Rafael Hui Si-yan
Rafael Hui Si-Yan, born in 1948, is a former Chief Secretary for Administration of Hong Kong and a former career civil servant. Hui was arrested in March 2012 by the Independent Commission Against Corruption on suspicion of corruption. The trial of Hui, along with Sun Hung Kai Properties co-chairmen Thomas Kwok Ping-kwong and Raymond Kwok Ping-luen, which opened in early June 2014, has since been called the most high-profile corruption trial in the history of the Hong Kong SAR.
Rafael Hui faces new corruption charge
Former government number two Rafael Hui Si-yan is to face a new charge that he “concealed” alleged corrupt payments of more than HK$11 million when Hong Kong’s biggest ever corruption case returns to court next week.
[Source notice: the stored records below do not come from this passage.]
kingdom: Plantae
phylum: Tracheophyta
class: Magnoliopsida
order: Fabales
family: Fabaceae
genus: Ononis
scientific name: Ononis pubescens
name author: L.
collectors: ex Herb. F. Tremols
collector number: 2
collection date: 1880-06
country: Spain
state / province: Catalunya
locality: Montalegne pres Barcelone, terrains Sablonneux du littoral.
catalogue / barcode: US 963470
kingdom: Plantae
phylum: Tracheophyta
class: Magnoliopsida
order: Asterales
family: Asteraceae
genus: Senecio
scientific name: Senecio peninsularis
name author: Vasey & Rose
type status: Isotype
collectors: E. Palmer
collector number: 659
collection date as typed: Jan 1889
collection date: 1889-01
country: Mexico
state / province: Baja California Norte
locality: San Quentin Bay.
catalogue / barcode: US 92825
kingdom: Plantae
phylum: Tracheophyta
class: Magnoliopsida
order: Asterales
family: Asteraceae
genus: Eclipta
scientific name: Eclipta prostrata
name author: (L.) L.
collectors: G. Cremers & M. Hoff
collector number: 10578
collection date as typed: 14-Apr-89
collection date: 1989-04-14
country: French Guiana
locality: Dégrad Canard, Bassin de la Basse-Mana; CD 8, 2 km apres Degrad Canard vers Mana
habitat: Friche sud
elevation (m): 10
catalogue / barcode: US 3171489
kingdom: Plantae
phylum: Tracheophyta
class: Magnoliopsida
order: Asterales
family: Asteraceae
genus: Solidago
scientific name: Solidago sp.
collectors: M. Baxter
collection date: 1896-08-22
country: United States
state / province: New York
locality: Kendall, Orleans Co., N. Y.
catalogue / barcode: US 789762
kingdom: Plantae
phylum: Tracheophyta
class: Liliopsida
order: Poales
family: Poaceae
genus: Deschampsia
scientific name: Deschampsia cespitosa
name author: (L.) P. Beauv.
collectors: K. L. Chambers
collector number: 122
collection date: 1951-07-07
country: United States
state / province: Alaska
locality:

The new charge comes seven days before ex-chief secretary, Hui, 64, and the billionaire Kwok brothers – who head the property giant Sun Hung Kai Properties – are due to return to court to enter pleas in the case which has attracted global publicity.
Prosecutors have also amended the original charges to allege that the brothers who run SHKP – the world’s biggest property developer by market value – Thomas Kwok Ping-kwong, 61, and Raymond Kwok Ping-luen, 59, – paid Hui HK$8.5 million in bribes, HK$150,000 more than was outlined in the original charges.
A spokeswoman for the Department of Justice said on Friday: “Having reviewed the available evidence, prosecutors have amended charge five to reflect the fact that the total amount of money paid by Thomas Kwok to Rafael Hui was HK$8.5m. The charge had originally identified the amount paid as HK$8.35m,” the spokeswoman said.
The added charge of failing to declare, disclose or conceal his receipt of HK$11.182 million from SHKP executive director Thomas Chan Kui-yuen, 66, former Hong Kong Stock Exchange official Francis Kwan Hung-sang, 62, and others forms part of an existing conspiracy charge.
The prosecuting authorities have decided not to proceed on the charge of conspiracy to offer advantages to a public servant against Hui and Raymond Kwok.
The spokesman said the decision was taken “following a further review of the available evidence”.
“We have concluded that this charge is not part of the core allegations against the defendants and, in light of the other charges, that it is unnecessary to proceed further.”
On March 8, the prosecution will start a committal hearing – at which the defendants will indicate their pleas – before the presiding magistrate decides whether the case should be forwarded to the High Court. More than 70 witnesses will be called when the case is expected to come to trial next year.